Portanto, sem dúvida alguma, que esse ministro é indigno de permanecer no cargo, tanto mais que não teve a coragem de assumir perante o povo, povo que tem o direito de saber tudo, mesmo sobre traques, que é um traqueiro incorrigível. Porque essa coisa de dar traques, é um direito do povo, mas não um vício de ministros.

Sem dúvida alguma que qualquer ministro viciado em traques está a prejudicar a imagem do país e a honra de quem sabe que ele anda por aí a traquear por tudo quanto é sítio. Para quem ainda tenha dúvidas, aí está a garantia de quem o diz. Portanto, palavra de quem é especialista em traques de ministros e de todos os que lhes são próximos. 

 Além dos traques ministeriais, também há os chamados traques presidenciais. A diferença entre eles, ou melhor, a perigosidade de uns e de outros, consiste na proximidade dos seus titulares ao povo, que tem o privilégio de usar os traques como perfume dos ambientes que o rodeiam.
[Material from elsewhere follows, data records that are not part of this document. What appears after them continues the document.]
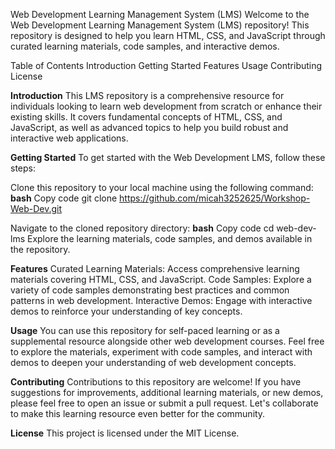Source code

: Web Development Learning Management System (LMS)
Welcome to the Web Development Learning Management System (LMS) repository! This repository is designed to help you learn HTML, CSS, and JavaScript through curated learning materials, code samples, and interactive demos.

Table of Contents
	Introduction
	Getting Started
	Features
	Usage
	Contributing
	License
 
**Introduction**
This LMS repository is a comprehensive resource for individuals looking to learn web development from scratch or enhance their existing skills. It covers fundamental concepts of HTML, CSS, and JavaScript, as well as advanced topics to help you build robust and interactive web applications.

**Getting Started**
To get started with the Web Development LMS, follow these steps:

Clone this repository to your local machine using the following command:
**bash**
	Copy code
	git clone https://github.com/micah3252625/Workshop-Web-Dev.git

Navigate to the cloned repository directory:
	**bash**
	Copy code
	cd web-dev-lms
	Explore the learning materials, code samples, and demos available in the repository.

**Features**
Curated Learning Materials: Access comprehensive learning materials covering HTML, CSS, and JavaScript.
Code Samples: Explore a variety of code samples demonstrating best practices and common patterns in web development.
Interactive Demos: Engage with interactive demos to reinforce your understanding of key concepts.

**Usage**
You can use this repository for self-paced learning or as a supplemental resource alongside other web development courses. Feel free to explore the materials, experiment with code samples, and interact with demos to deepen your understanding of web development concepts.

**Contributing**
Contributions to this repository are welcome! If you have suggestions for improvements, additional learning materials, or new demos, please feel free to open an issue or submit a pull request. Let's collaborate to make this learning resource even better for the community.

**License**
This project is licensed under the MIT License.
Sendo o presidente uma emanação do povo, é evidente que pode traquear à vontade que ninguém, mesmo os que gostam de saber tudo, se interessarão por eles. Ninguém lhes ouvirá uma palavra de censura nem de elogio. Já o mesmo não acontece com os ministros, que são uma seca para o povo, sobretudo para os que gostam de antecipar como sabido, aquilo que ainda mais ninguém descobriu.

A propósito, tenho a certeza de que, a esta hora, já há quem garanta que o ministro fez traque nos corredores do palácio, sendo ouvido o eco cá fora, no meio da rua, em pleno Chiado onde, por acaso, se encontrava uma daquelas vozes que ouve tudo e mais alguma coisa. Pois, eu sei que a voz não ouve, mas lá que transmite, não tenho dúvida nenhuma.

Para quem esteja a pensar que eu sou contra, ou a favor, dos traques que se ouvem, ou dos que se julga ouvir, esclareço que acho muita graça a estes últimos. Adoro a criatividade.